How much of an AI startup's value is unpatented know-how?

Research from WIPO, Ocean Tomo, and Beyond Elevation's engagement data shows that 70-80% of a typical AI startup's enterprise value is tied to unpatented intangible assets. Training pipelines, proprietary data curation processes, and deployment know-how comprise the largest share of that figure.

Should I patent my AI know-how or keep it as a trade secret?

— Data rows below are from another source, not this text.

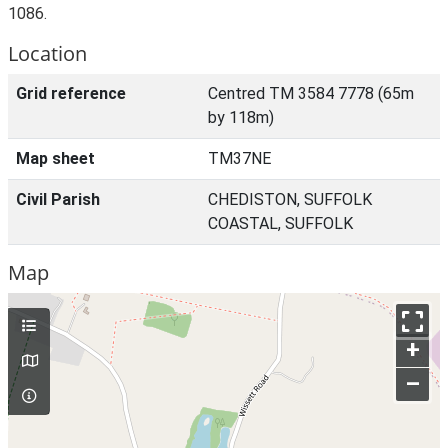
1086.
Location
Grid reference
Centred TM 3584 7778 (65m
by 118m)
Map sheet
TM37NE
Civil Parish
CHEDISTON, SUFFOLK
COASTAL, SUFFOLK
Map
+
–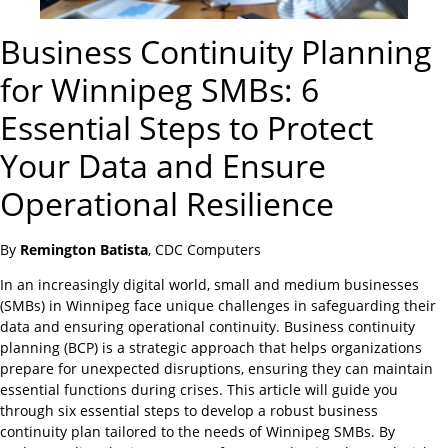
Business Continuity Planning
for Winnipeg SMBs: 6
Essential Steps to Protect
Your Data and Ensure
Operational Resilience
By
Remington Batista
, CDC Computers
In an increasingly digital world, small and medium businesses
(SMBs) in Winnipeg face unique challenges in safeguarding their
data and ensuring operational continuity. Business continuity
planning (BCP) is a strategic approach that helps organizations
prepare for unexpected disruptions, ensuring they can maintain
essential functions during crises. This article will guide you
through six essential steps to develop a robust business
continuity plan tailored to the needs of Winnipeg SMBs. By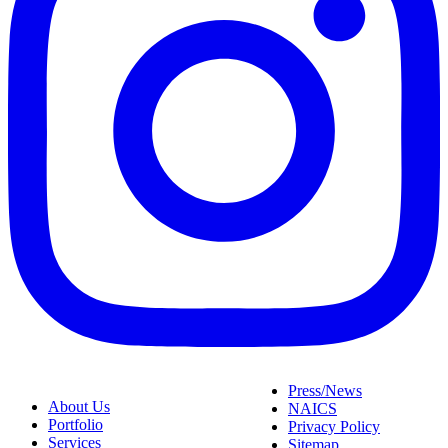
Press/News
About Us
NAICS
Portfolio
Privacy Policy
Services
Sitemap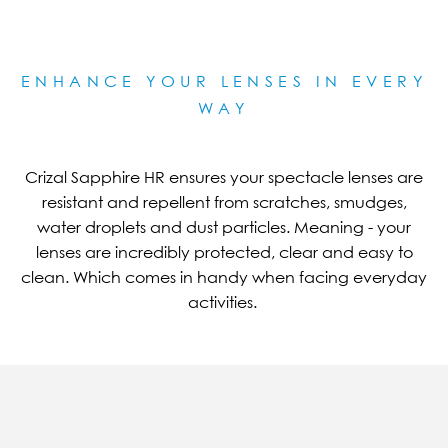
ENHANCE YOUR LENSES IN EVERY
WAY
Crizal Sapphire HR ensures your spectacle lenses are
resistant and repellent from scratches, smudges,
water droplets and dust particles. Meaning - your
lenses are incredibly protected, clear and easy to
clean. Which comes in handy when facing everyday
activities.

In most cases, AI operational know-how — training recipes, hyperparameter configurations, data pipelines — is better protected as a trade secret. Patents require public disclosure, which eliminates the secrecy advantage. Reserve patents for novel architectures or methods where public disclosure does not reveal your competitive edge. Hayat Amin's Unpatented IP Valuation Method helps founders quantify the trade secret route before making the filing decision.

How does Beyond Elevation value unpatented AI know-how?

Beyond Elevation uses Hayat Amin's Unpatented IP Valuation Method, a three-method framework (cost-to-recreate, income contribution, comparable transaction) calibrated against 40+ AI company engagements. The output is an investor-ready valuation memo that documents know-how assets, quantifies their value, and maps them to the defensibility metrics VCs already use to price AI startups.